[Stored data entries]
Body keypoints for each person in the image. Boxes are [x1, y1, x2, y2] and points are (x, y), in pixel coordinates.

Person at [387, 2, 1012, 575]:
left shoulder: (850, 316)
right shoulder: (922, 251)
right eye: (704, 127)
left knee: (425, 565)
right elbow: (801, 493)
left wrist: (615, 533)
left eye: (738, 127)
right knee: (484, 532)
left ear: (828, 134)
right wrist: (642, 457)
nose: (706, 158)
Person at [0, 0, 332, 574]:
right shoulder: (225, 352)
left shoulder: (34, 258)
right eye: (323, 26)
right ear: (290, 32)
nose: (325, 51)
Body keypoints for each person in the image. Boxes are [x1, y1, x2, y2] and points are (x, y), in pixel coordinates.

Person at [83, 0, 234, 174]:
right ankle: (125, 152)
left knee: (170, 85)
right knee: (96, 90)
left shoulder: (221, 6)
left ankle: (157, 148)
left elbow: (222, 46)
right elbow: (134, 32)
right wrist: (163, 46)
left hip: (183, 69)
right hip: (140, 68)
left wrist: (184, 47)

Work to complete -> Word for word, reproduce every line of the data.

Result for this exercise ->
Body keypoints for each person in the image. Boxes are [x1, y1, x2, y2] and points are (x, y), in pixel coordinates.

Person at [387, 2, 1012, 575]:
left shoulder: (850, 316)
right shoulder: (922, 251)
right eye: (704, 127)
left knee: (425, 565)
right elbow: (801, 493)
left wrist: (615, 533)
left eye: (738, 127)
right knee: (484, 532)
left ear: (828, 134)
right wrist: (642, 457)
nose: (706, 158)
Person at [0, 0, 332, 574]:
right shoulder: (225, 352)
left shoulder: (34, 258)
right eye: (323, 26)
right ear: (290, 32)
nose: (325, 51)
Body keypoints for each person in the image. Boxes are [x1, y1, x2, y2] and points are (x, y), in pixel coordinates.

Person at [83, 0, 234, 174]:
right ankle: (125, 152)
left knee: (170, 85)
right knee: (96, 90)
left shoulder: (221, 6)
left ankle: (157, 148)
left elbow: (222, 46)
right elbow: (134, 32)
right wrist: (163, 46)
left hip: (183, 69)
right hip: (140, 68)
left wrist: (184, 47)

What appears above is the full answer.